Hardware Implementation
The pitch shifting was done entirely in hardware on the FPGA in real time. The DE2 audio codec was used to sample from the microphone input and output the pitch-shifted voice to the audio DAC. To accomplish this, we set the audio control path register (0x08) via an I 2C interface to sample the microphone. We found that with the default settings provided to us in a previous lab (lab 3), the output to the speakers were not loud enough. Therefore we boosted the gain on both input channels and both output channels (registers 0x00, 0x02, 0x04, and 0x06).
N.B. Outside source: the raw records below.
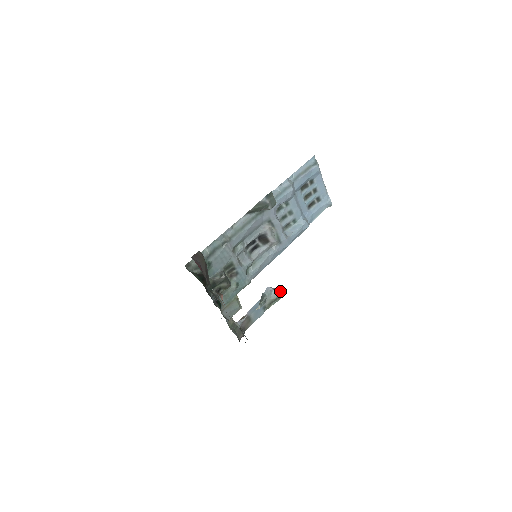
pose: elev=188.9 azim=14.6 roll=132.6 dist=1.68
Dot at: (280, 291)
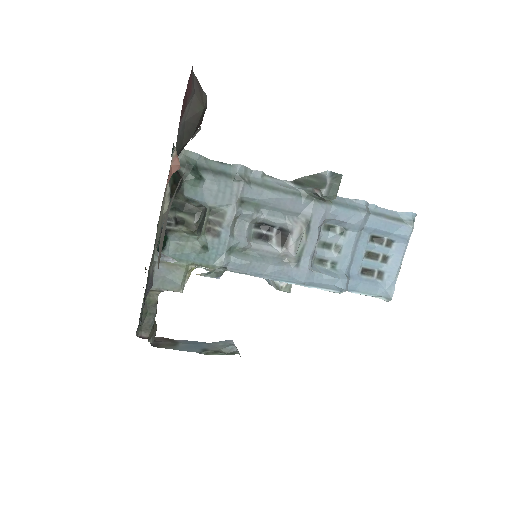
Dot at: occluded
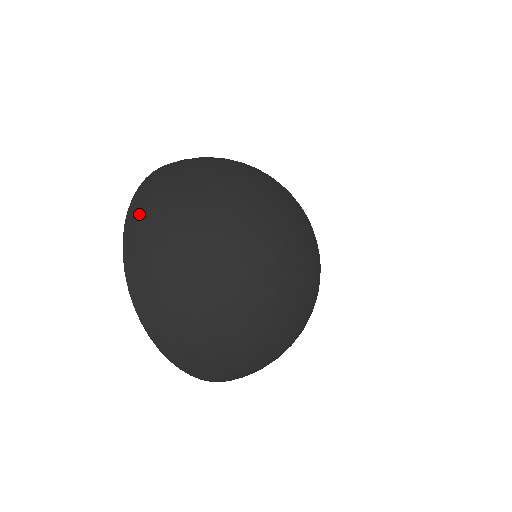
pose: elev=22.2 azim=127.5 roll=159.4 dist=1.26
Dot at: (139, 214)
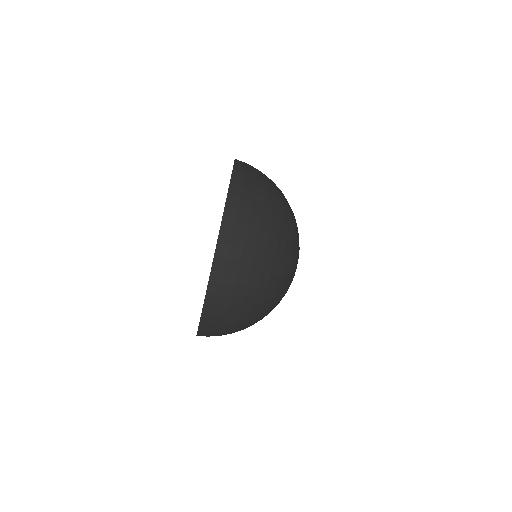
Dot at: occluded
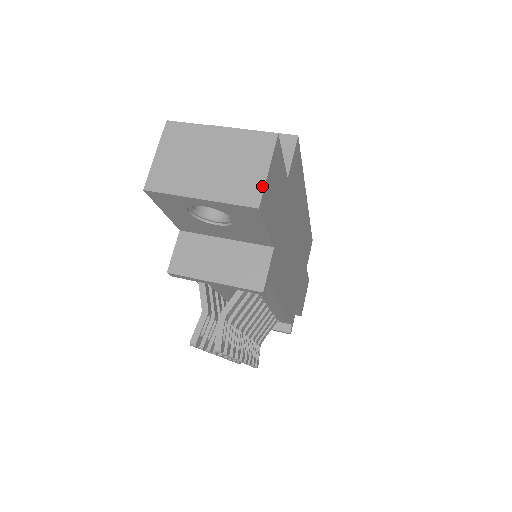
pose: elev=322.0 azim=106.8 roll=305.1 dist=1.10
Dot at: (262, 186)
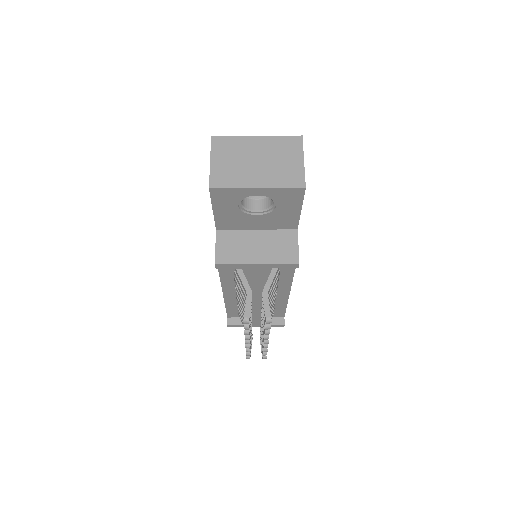
Dot at: (303, 172)
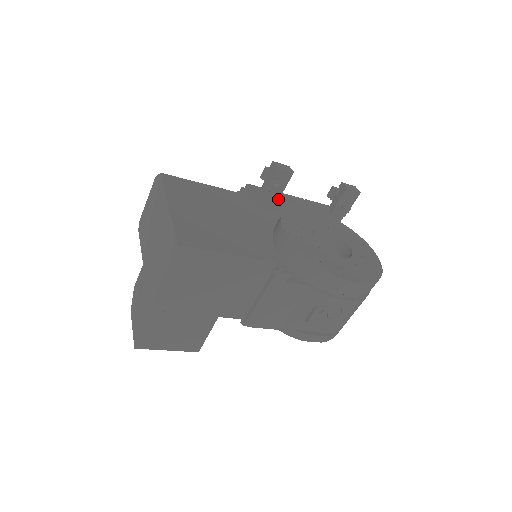
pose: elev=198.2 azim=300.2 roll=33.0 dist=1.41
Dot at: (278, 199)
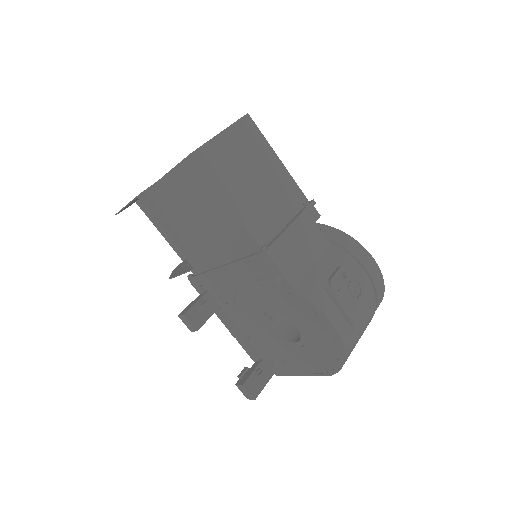
Dot at: occluded
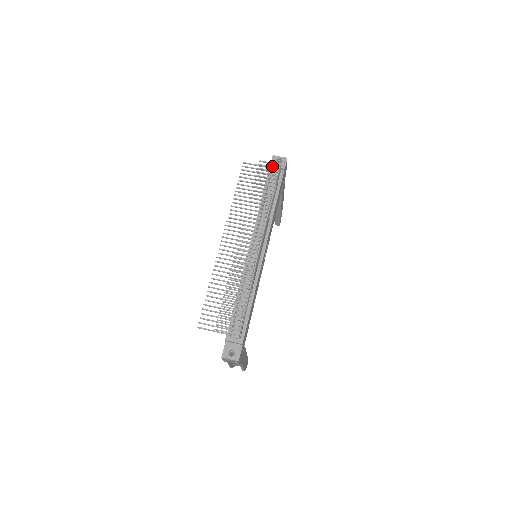
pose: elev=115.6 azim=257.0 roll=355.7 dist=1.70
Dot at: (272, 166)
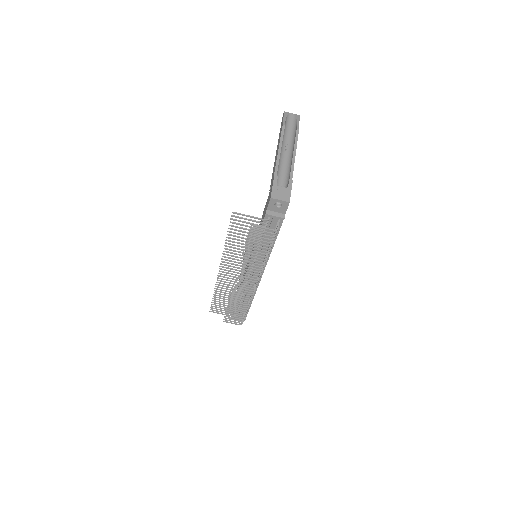
Dot at: (267, 232)
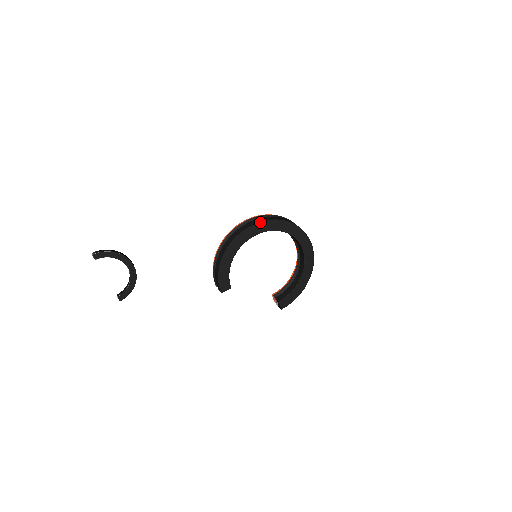
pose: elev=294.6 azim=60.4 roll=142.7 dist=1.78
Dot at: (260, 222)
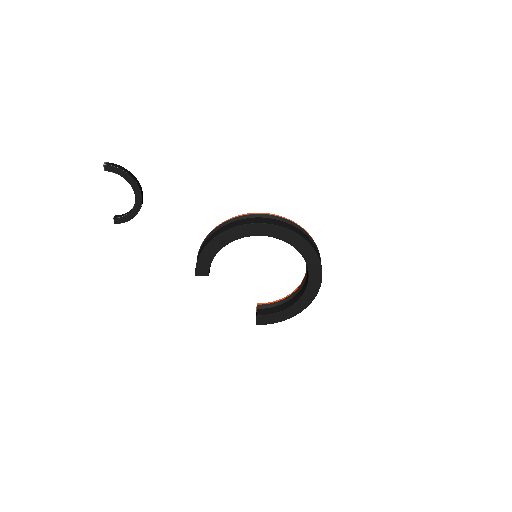
Dot at: (271, 224)
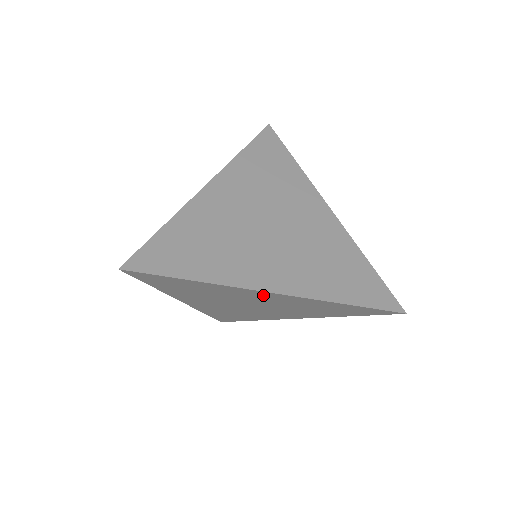
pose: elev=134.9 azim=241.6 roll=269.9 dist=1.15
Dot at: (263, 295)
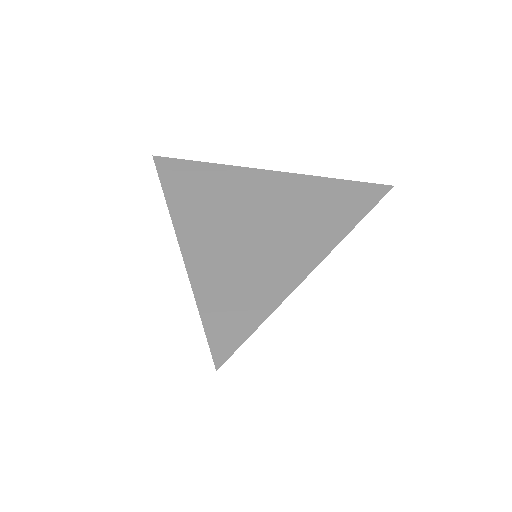
Dot at: occluded
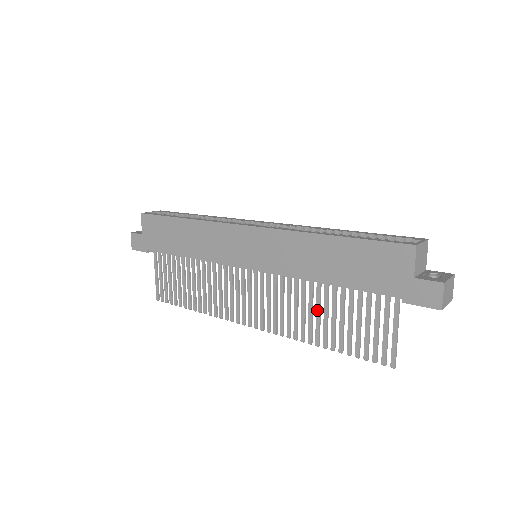
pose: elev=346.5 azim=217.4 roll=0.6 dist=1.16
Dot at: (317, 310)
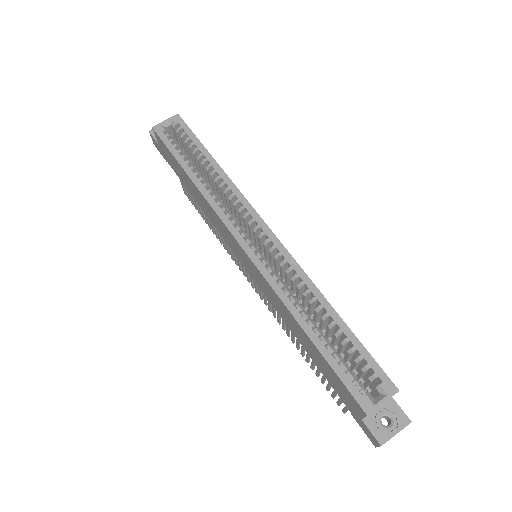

Figure 4 shows all the registers that control the audio codec and their functions.
| Name | Address | Functions | 
| Line In | 00h |  bit 4:0 is line volume.  | 
| Right Line In | 02h |  bit 4:0 is line volume.  | 
| Left headphone out | 04h |  bit 6:0 is volume.  | 
| Right headphone out | 06h |  bit 6:0 is volume.  | 
| Analog Audio Path Control | 08h |  bit 0=1 is mic boost.  | 
| Digital Audio Path Control | 0ah |  bit 0=1 disables highpass filter | 
| Power Down Control | 0ch | 
 | 
| Digital Audio Interface Format | 0eh |  bit 1:0 is format, use 01=MSB-first, left-justified  | 
| Sampling control | 10h |  bit 0=0 normal mode | 
| Active control | 12h | bit 0=1 turns on codec | 
| Reset control | 1eh | writing 0x00 resets | 
Figure 4. Audio Codec control registers
Filling the input buffer
Two state machines were implemented to sample the microphone input, stretch it, and then output the result to the audio DAC. Four m4k memory blocks were used to buffer the data coming from the microphone input and to buffer data to be sent to the DAC for outputting to the speakers. M4K blocks can be used in parallel. That is, we can load from one m4k block and write to another one at the same time. This was very handy because not only did it increase the efficiency of our algorithm, but it also simplified the two state machines we used. We decided that the sample size that we would pitch shift would be 256 samples and therefore the maximum size of the input m4k block was 256 words. The maximum size of the output m4k block was 1024 words to give a range of frequency shift up to a 4x increase.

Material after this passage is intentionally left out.